KARŞI TARAFIN SAVUNMASI : Temyiz isteminin reddi gerektiği savunulmaktadır.
DANIŞTAY TETKİK HÂKİMİ …'IN DÜŞÜNCESİ : Temyiz isteminin reddi ile usul ve yasaya uygun olan Vergi Dava Dairesi kararının onanması gerektiği düşünülmektedir.
TÜRK MİLLETİ ADINA
Karar veren Danıştay Üçüncü Dairesince, Tetkik Hâkiminin açıklamaları dinlendikten ve dosyadaki belgeler incelendikten sonra gereği görüşüldü:
HUKUKİ DEĞERLENDİRME:
Bölge İdare mahkemelerinin nihai kararlarının temyizen bozulması, 2577 sayılı İdari Yargılama Usulü Kanunu'nun 49. maddesinde yer alan sebeplerden birinin varlığı hâlinde mümkündür.
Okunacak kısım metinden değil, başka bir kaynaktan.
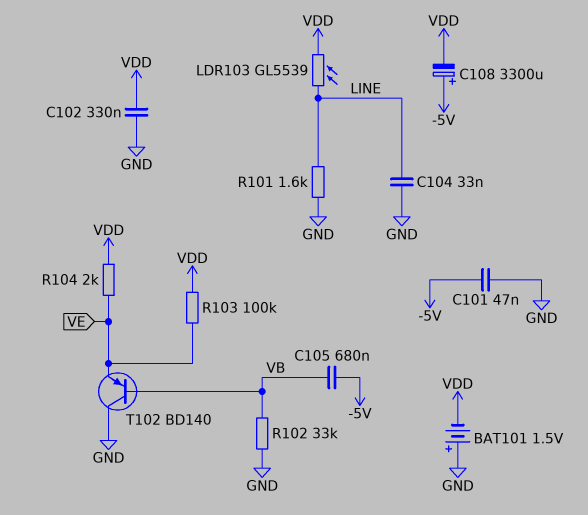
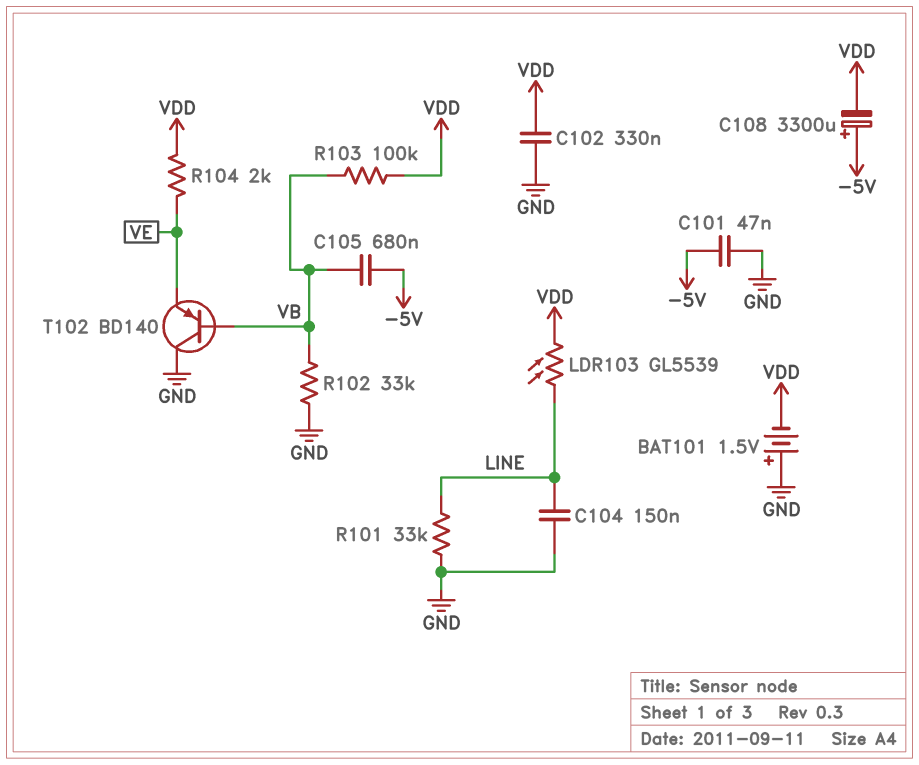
C104: 33nF (GND, LINE) -> 150nF (GND, LINE)
R101: 1.6k (GND, LINE) -> 33k (GND, LINE)
R103: 100k (VDD, VE) -> 100k (VB, VDD)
Temyizen incelenen karar usul ve hukuka uygun olup, dilekçede ileri sürülen temyiz nedenleri kararın bozulmasını gerektirecek nitelikte görülmemiştir.
KARAR SONUCU:
Açıklanan nedenlerle;
1. Temyiz isteminin reddine,
2. … Bölge İdare Mahkemesi … Vergi Dava Dairesinin … tarih ve E:.., K:… sayılı kararının ONANMASINA,
3. Davacıdan 492 sayılı Harçlar Kanunu'na bağlı (3) sayılı Tarife uyarınca …-TL maktu harç alınmasına,
4. 2577 sayılı İdari Yargılama Usulü Kanunu'nun 50. maddesi uyarınca, kararın taraflara tebliğini ve bir örneğinin de belirtilen Vergi Dava Dairesine gönderilmesini teminen dosyanın kararı veren ilk derece mahkemesine gönderilmesine, 31/05/2021 tarihinde oybirliğiyle kesin olarak karar verildi.